2 国会は、死刑の執行を一時的に停止する法律の制定に向けて最大限の努力をして実現にこぎつけるべきである。
3 国会は、死刑判決の確定後6か月以内に法務大臣が執行命令を出さなければならないとする刑事訴訟法475条2項を削除する立法を
すみやかに行うべきである。
声明の理由
1 わが国において、死刑の執行は、千葉景子元法務大臣時代の平成22年8月に執行された後、その後4代の法務大臣からは命令が発せられず、
約1年8か月間にわたり執行されないまま推移してきた。しかるに、小川敏夫現法務大臣は、就任直後から「大変つらい職務だが、
その職責をしっかりと果たしていきたい」等とのべて積極姿勢を示唆し、就任後約2か月にして、執行命令をするに至った。
2 法務大臣の決断の背景には、死刑制度が現存し、適正な裁判手続を経て死刑判決が確定した以上、法が適正に運用されていることを示すためには
死刑を執行しなければならないとの判断があったものと推認される。
しかし、わが国では確定した判決に基づく刑が、死刑判決以外は概ね適正に執行されて治安も維持されているのであり、反対意見が少なくないにも
かかわらず、この時期に死刑を執行しなければならない必然性があったとは考えられない。

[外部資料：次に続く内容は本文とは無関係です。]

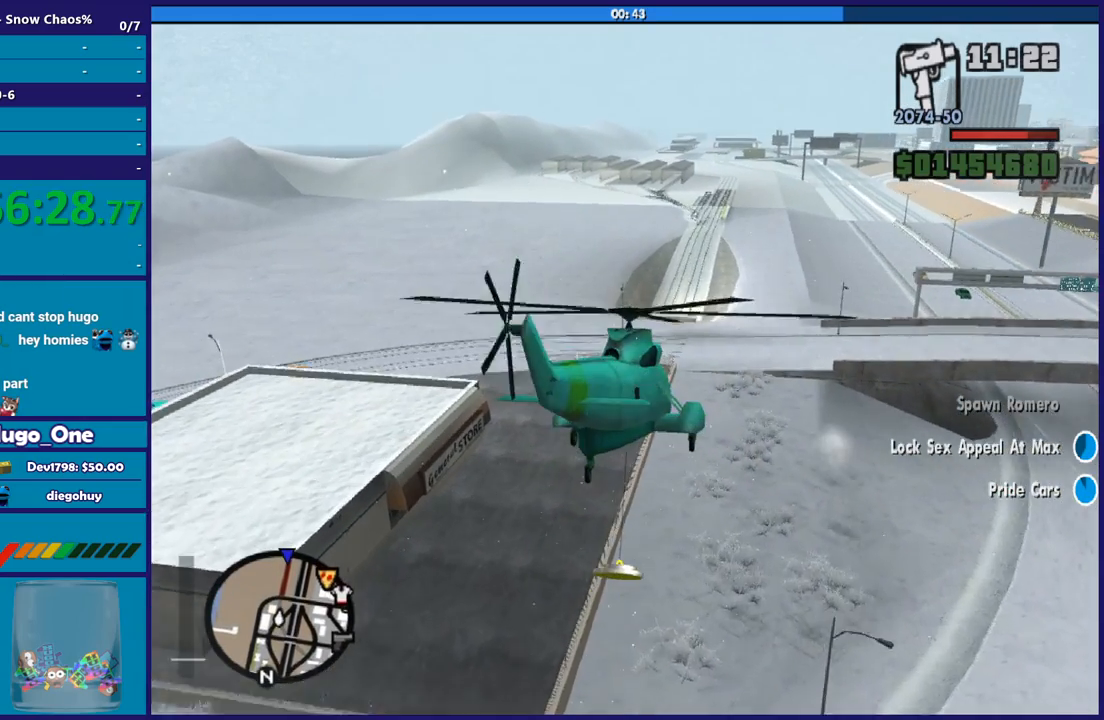
Gameplay with a controller (Xbox layout); each line is a JSON object with the inputs held at the frame after it. "events" lists button and stick changes between this image and that frame as [ms after this image, input, new state], when the widget could be followed in between.
{"buttons": ["R2"], "left_stick": "up", "right_stick": "center", "events": [[134, "left_stick", "center"], [367, "left_stick", "up"]]}
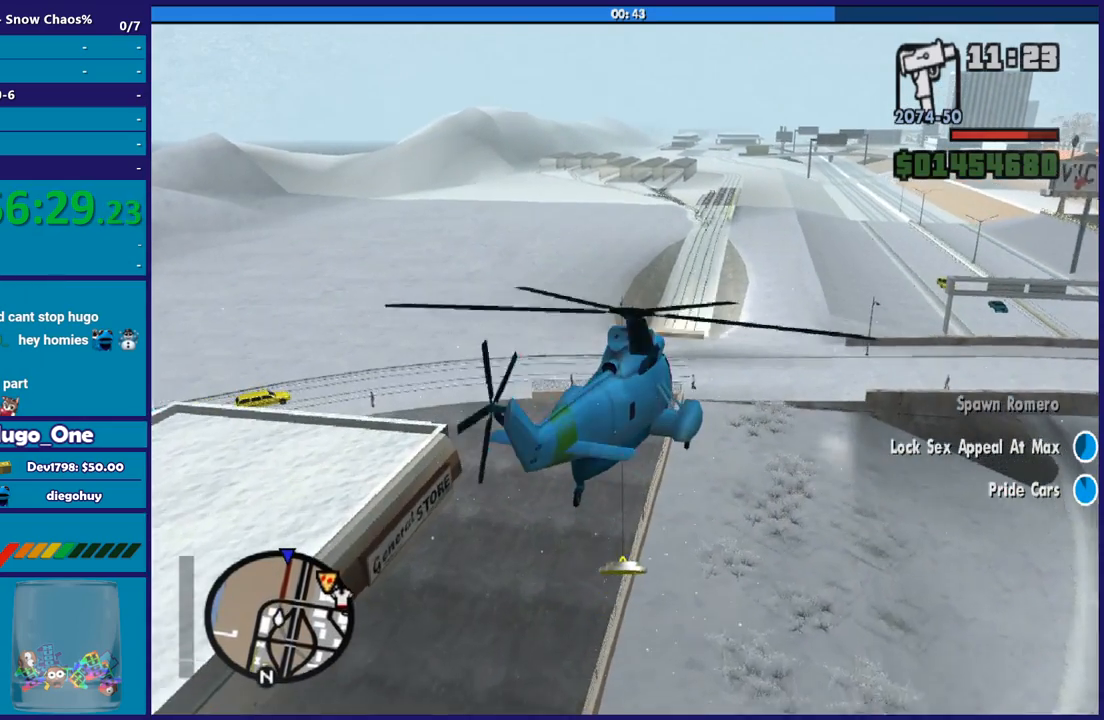
{"buttons": ["R2"], "left_stick": "up", "right_stick": "center", "events": []}
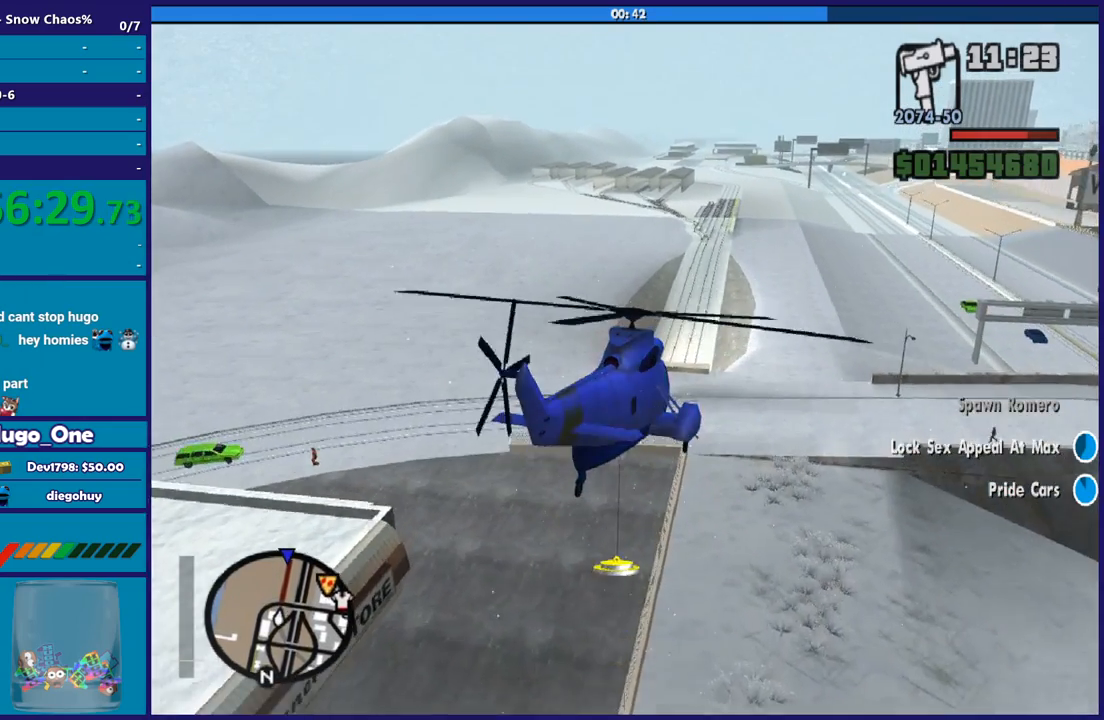
{"buttons": ["R2"], "left_stick": "up", "right_stick": "center", "events": []}
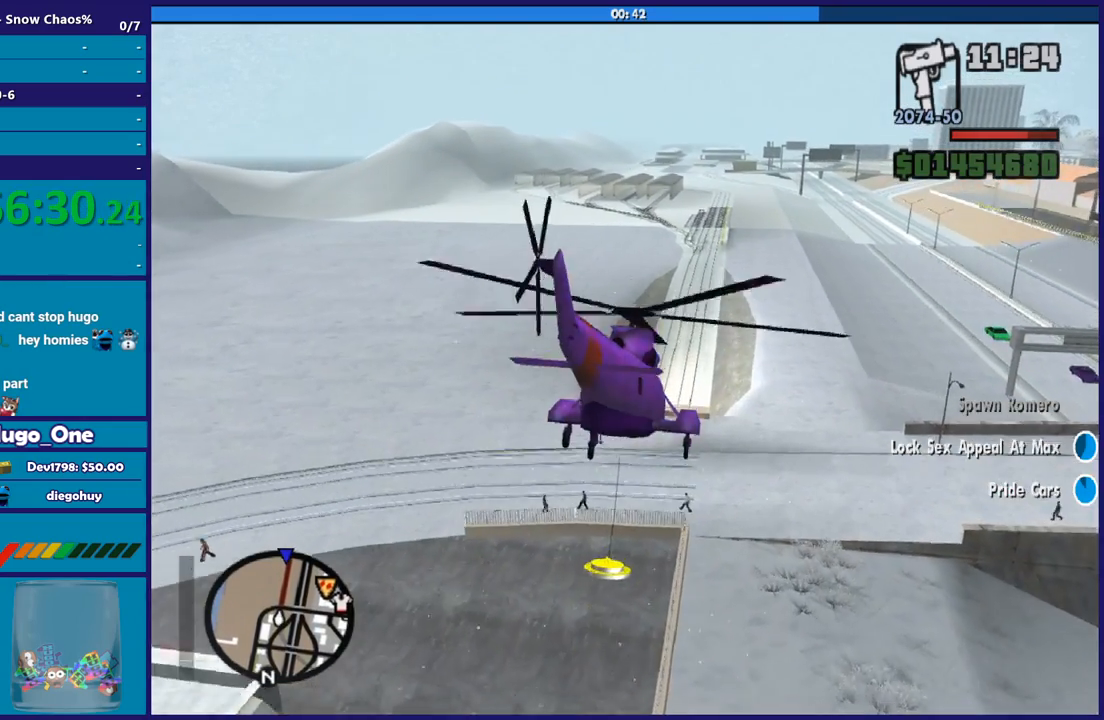
{"buttons": ["R2"], "left_stick": "center", "right_stick": "center", "events": [[200, "left_stick", "center"]]}
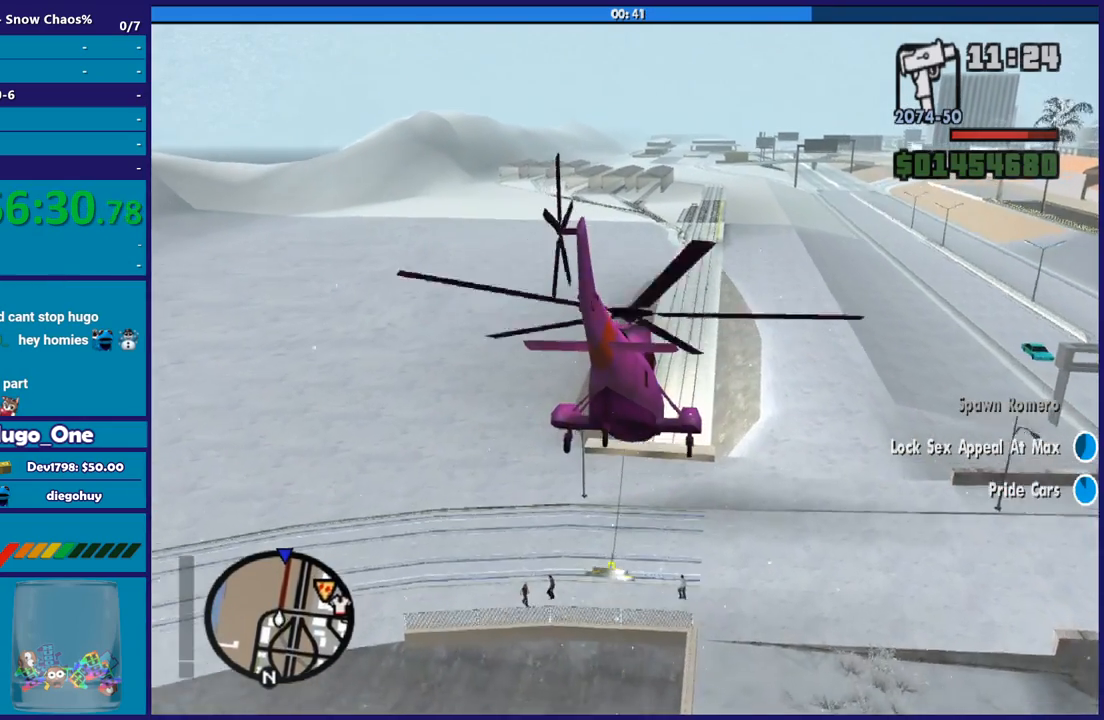
{"buttons": ["R2"], "left_stick": "center", "right_stick": "center", "events": [[67, "left_stick", "right"], [234, "left_stick", "up-right"], [434, "left_stick", "center"]]}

新潟県弁護士会は、平成21年5月20日開催の総会で、「裁判員裁判施行にあたり多数決による死刑評決に反対し、死刑制度の見直しを求める決議」
を賛成多数で可決し、その中で、政府・法務省に対し、死刑制度について、国内外から指摘を受けている問題点に対し、早急に、改善のための具体策を
明らかにすることを求めた。また、国会に対しては、死刑廃止も含めた検討を行うことと、その間、法務大臣による死刑の執行を一時的に停止する
法律を速やかに制定することを求めた。
今回の死刑執行は、かかる決議の趣旨を踏みにじるものであり、極めて遺憾である。
3 死刑執行によって失われるのは、かつて最高裁判所が「地球よりも重い」と表現したことのある人命である。命の大切さという観点からは、
死刑囚であることの一点のみをもって他の人とは違うということはいえない。政府・法務省は、国政の運営にあたり、あらためて生命の尊厳ということに
思いを至らせるべきである。
4 死刑制度の存廃論については多くの意見があり、新潟県弁護士会の中でも、意見が一つにまとまっているわけではない。存置論にも廃止論にもそれなりの
根拠はある。しかし、命の大切さ、生命の尊厳に対する思いは、双方の論者に共通するはずである。そうであればこそ、死刑の執行を一時的に停止して、
この問題を国民全体で広範に議論する機運を盛り上げることこそが正しい道筋である。
5 全国の刑務所に収監されている死刑囚の数は、今回の3人の執行後でも132人と言われている。歴代法務大臣の多くが在任中執行命令を出さないままで
任期を終えている。もともと訓示規定であるとはいうものの、刑事訴訟法475条2項本文は守られず、事実上空文化している。その原因は、死刑の執行が、
生命の尊厳を尊重するという国家の基本理念に関わる問題であることにあるとみるべきであろう。死刑執行命令を出すかどうかは、現実には、法務大臣の
個人的な信条や政治理念に左右されている。命令を出した法務大臣は、苦悩したうえで決断したとしても、死刑制度に反対する人たちから強い非難を受ける。
こうしたことは、法治国家としては異常な事態であるといわなければならない。このような事態を打開することは立法府である国会の責務である。国会は、
速やかに刑事訴訟法475条2項を削る立法を行い、同時に、死刑の執行を一時的に停止する法律の制定に向けて最大限の努力を開始し、必ずその実現に
こぎつけるようにすべきである。